Document text:
+---+

If you’re unfamiliar with Bario rice, it is indigenous rice produced in the highlands of Sarawak. What sets Bario apart from other grain varieties is its sweetness. Hence, it is complements the meats on the plate perfectly. The grilled kacangma chicken, while cooked to perfection, had an unfortunate yet understandable bitter taste. Yes, it’s credited to the kacangma. As I have never tried or seen the motherwort herb ever, expectation was as good as none. Post-first bite, I can say that it’s an acquired taste, especially if you are not into anything acrid. On a positive note, the grub was succulent and delectable. Can’t fault that at all.
The Borneo Rajah also comes with tuhau sambal (wild ginger stem with high fibre content) and fried pork. There really isn’t much to say about the pork—crispy on the sides and not too dry. It went really well with the Bario rice. Try this out and let me know what you think!

+---+

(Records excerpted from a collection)
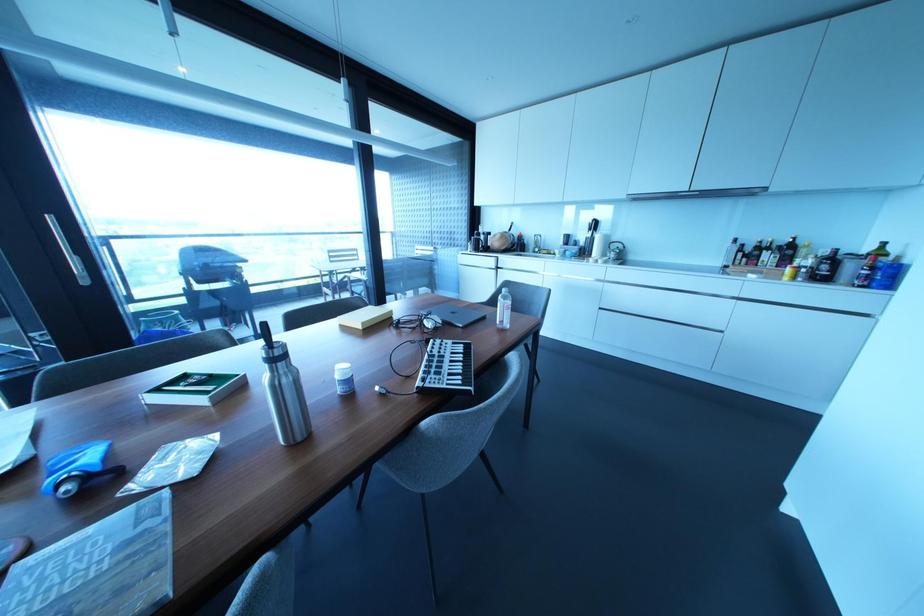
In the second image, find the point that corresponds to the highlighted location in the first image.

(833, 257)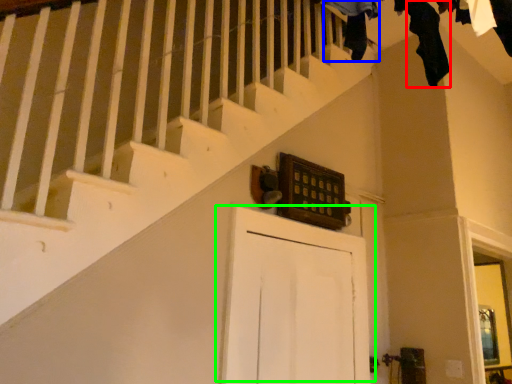
Question: Estimate the real-world distances between objects in this image. Which object is closer to clothing (highlighted by a red box), clothing (highlighted by a blue box) or door (highlighted by a green box)?

Choices:
 (A) clothing
 (B) door

Answer: (A)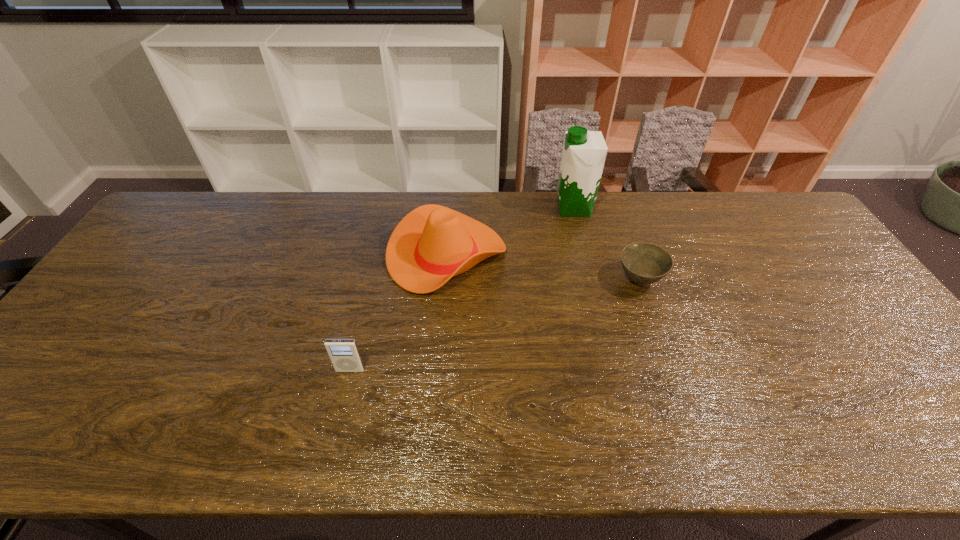
The width and height of the screenshot is (960, 540). In order to click on free space between the second tallest object and the second object from right to left in this screenshot , I will do `click(510, 232)`.

I want to click on unoccupied area between the second shortest object and the third shortest object, so click(398, 313).

Identify the location of free spot between the shortest object and the cowboy hat. (542, 267).

Find the location of a particular element. vacant area that lies between the iPod and the soya milk is located at coordinates (462, 289).

At what (x,y) coordinates should I click in order to perform the action: click on empty space between the third object from left to right and the cowboy hat. Please return your answer as a coordinate pair (x, y). The width and height of the screenshot is (960, 540). Looking at the image, I should click on (510, 232).

Find the location of a particular element. The width and height of the screenshot is (960, 540). vacant region between the rightmost object and the soya milk is located at coordinates (607, 244).

The height and width of the screenshot is (540, 960). Find the location of `free space between the iPod and the tallest object`. free space between the iPod and the tallest object is located at coordinates (462, 289).

What are the coordinates of `free space between the tallest object and the bowl` in the screenshot? It's located at (607, 244).

You are a GUI agent. You are given a task and a screenshot of the screen. Output one action in this format:
    pyautogui.click(x=<x>, y=<y>)
    Task: Click on the vacant space in between the third tallest object and the cowboy hat
    This screenshot has height=540, width=960.
    Given the screenshot: What is the action you would take?
    pyautogui.click(x=398, y=313)

Where is `object that is the nearest to the third tallest object`? This screenshot has height=540, width=960. object that is the nearest to the third tallest object is located at coordinates (431, 244).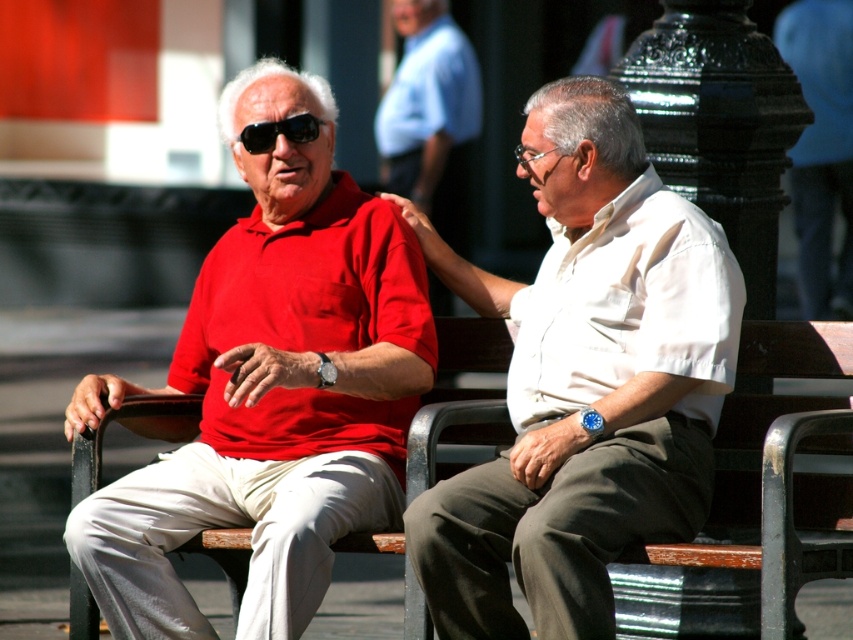
Is brown wooden bench at center further to camera compared to black matte sunglasses at upper left?

No, it is in front of black matte sunglasses at upper left.

Is point (787, 563) closer to camera compared to point (283, 120)?

That is True.

Where is `brown wooden bench at center`? The width and height of the screenshot is (853, 640). brown wooden bench at center is located at coordinates (775, 499).

From the picture: Does white matte shirt at center appear on the right side of brown wooden bench at center?

No, white matte shirt at center is not to the right of brown wooden bench at center.

Can you confirm if white matte shirt at center is thinner than brown wooden bench at center?

In fact, white matte shirt at center might be wider than brown wooden bench at center.

Does point (573, 419) come in front of point (808, 422)?

No, (573, 419) is behind (808, 422).

The height and width of the screenshot is (640, 853). Identify the location of white matte shirt at center. (584, 381).

Is matte red polo shirt at left below brown wooden bench at center?

Actually, matte red polo shirt at left is above brown wooden bench at center.

Is point (229, 419) farther from camera compared to point (453, 330)?

No.

What do you see at coordinates (270, 388) in the screenshot? I see `matte red polo shirt at left` at bounding box center [270, 388].

You are a GUI agent. You are given a task and a screenshot of the screen. Output one action in this format:
    pyautogui.click(x=<x>, y=<y>)
    Task: Click on the matte red polo shirt at left
    This screenshot has width=853, height=640.
    Given the screenshot: What is the action you would take?
    [270, 388]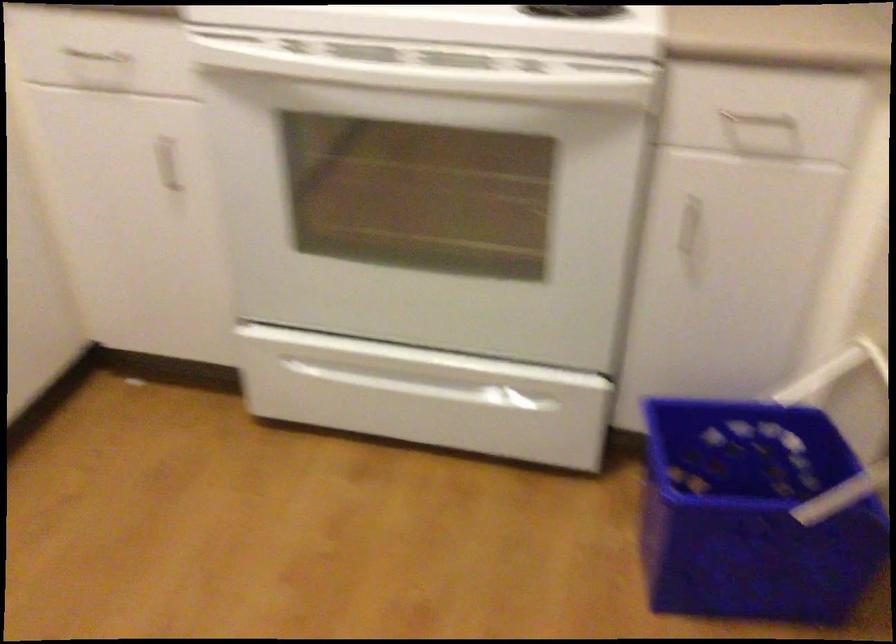
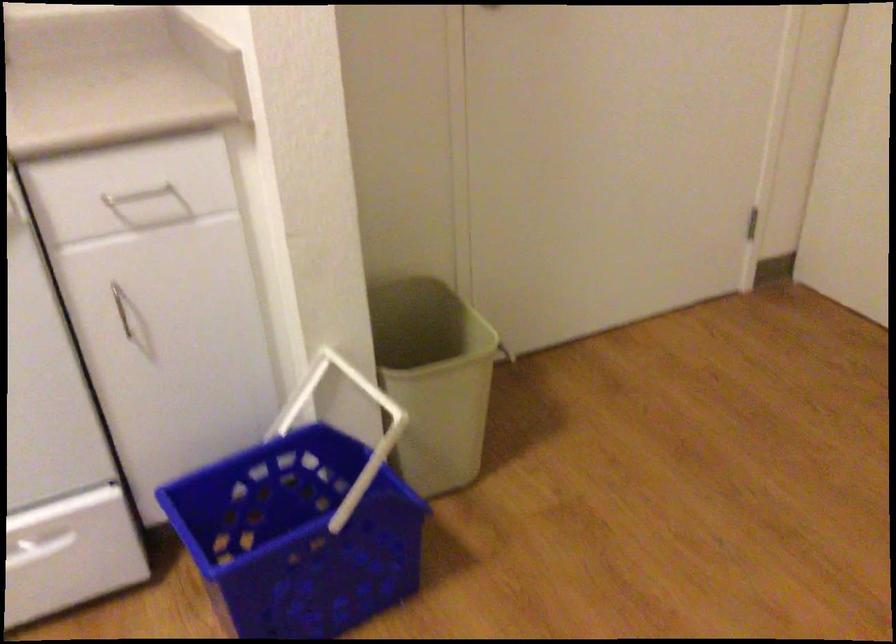
Question: The camera is either moving clockwise (left) or counter-clockwise (right) around the object. The first image is from the beginning of the video and the second image is from the end. Is the camera moving left or right when shooting the video?

Choices:
 (A) Left
 (B) Right

Answer: (A)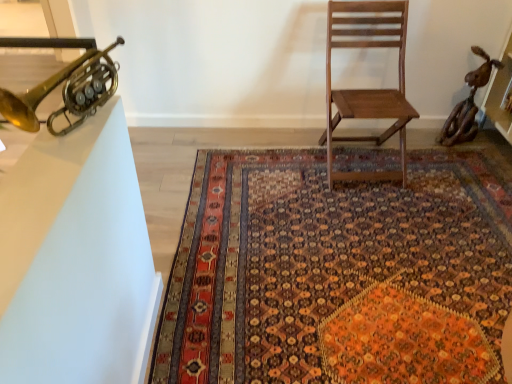
Question: From a real-world perspective, is white glossy table at left physically below carpet with intricate patterns at center?

Choices:
 (A) no
 (B) yes

Answer: (A)

Question: Can you see white glossy table at left touching carpet with intricate patterns at center?

Choices:
 (A) yes
 (B) no

Answer: (B)

Question: From a real-world perspective, is white glossy table at left located higher than carpet with intricate patterns at center?

Choices:
 (A) no
 (B) yes

Answer: (B)

Question: Considering the relative sizes of white glossy table at left and carpet with intricate patterns at center in the image provided, is white glossy table at left bigger than carpet with intricate patterns at center?

Choices:
 (A) no
 (B) yes

Answer: (A)

Question: From the image's perspective, is white glossy table at left over carpet with intricate patterns at center?

Choices:
 (A) no
 (B) yes

Answer: (B)

Question: From a real-world perspective, is gold brass trumpet at upper left physically located above or below carpet with intricate patterns at center?

Choices:
 (A) above
 (B) below

Answer: (A)

Question: Is gold brass trumpet at upper left taller or shorter than carpet with intricate patterns at center?

Choices:
 (A) tall
 (B) short

Answer: (A)

Question: In terms of size, does gold brass trumpet at upper left appear bigger or smaller than carpet with intricate patterns at center?

Choices:
 (A) small
 (B) big

Answer: (A)

Question: Is gold brass trumpet at upper left in front of or behind carpet with intricate patterns at center in the image?

Choices:
 (A) behind
 (B) front

Answer: (B)

Question: Considering the positions of wooden chair at center and white glossy table at left in the image, is wooden chair at center bigger or smaller than white glossy table at left?

Choices:
 (A) big
 (B) small

Answer: (A)

Question: From their relative heights in the image, would you say wooden chair at center is taller or shorter than white glossy table at left?

Choices:
 (A) tall
 (B) short

Answer: (A)

Question: Relative to white glossy table at left, is wooden chair at center in front or behind?

Choices:
 (A) front
 (B) behind

Answer: (B)

Question: In terms of width, does wooden chair at center look wider or thinner when compared to white glossy table at left?

Choices:
 (A) thin
 (B) wide

Answer: (B)

Question: From a real-world perspective, relative to gold brass trumpet at upper left, is white glossy table at left vertically above or below?

Choices:
 (A) below
 (B) above

Answer: (A)

Question: Do you think white glossy table at left is within gold brass trumpet at upper left, or outside of it?

Choices:
 (A) inside
 (B) outside

Answer: (B)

+---+

Check your understanding:
- 1) Copy the part of the Bario rice review starting with "The Borneo Rajah" and going on through "what you think!".
- 2) Decide whether each statement agrees with the Bario rice review, and back each yes or no with the deciding words quoted from it. (a) Bario rice is produced in the highlands of Sarawak. (b) The grilled kacangma chicken tasted sweet. (c) The fried pork was crispy on the sides and very dry.

Answers by item:
- 1)
The Borneo Rajah also comes with tuhau sambal (wild ginger stem with high fibre content) and fried pork. There really isn’t much to say about the pork—crispy on the sides and not too dry. It went really well with the Bario rice. Try this out and let me know what you think!

- 2)
(a) Yes: "it is indigenous rice produced in the highlands of Sarawak"
(b) No: "had an unfortunate yet understandable bitter taste"
(c) No: "crispy on the sides and not too dry"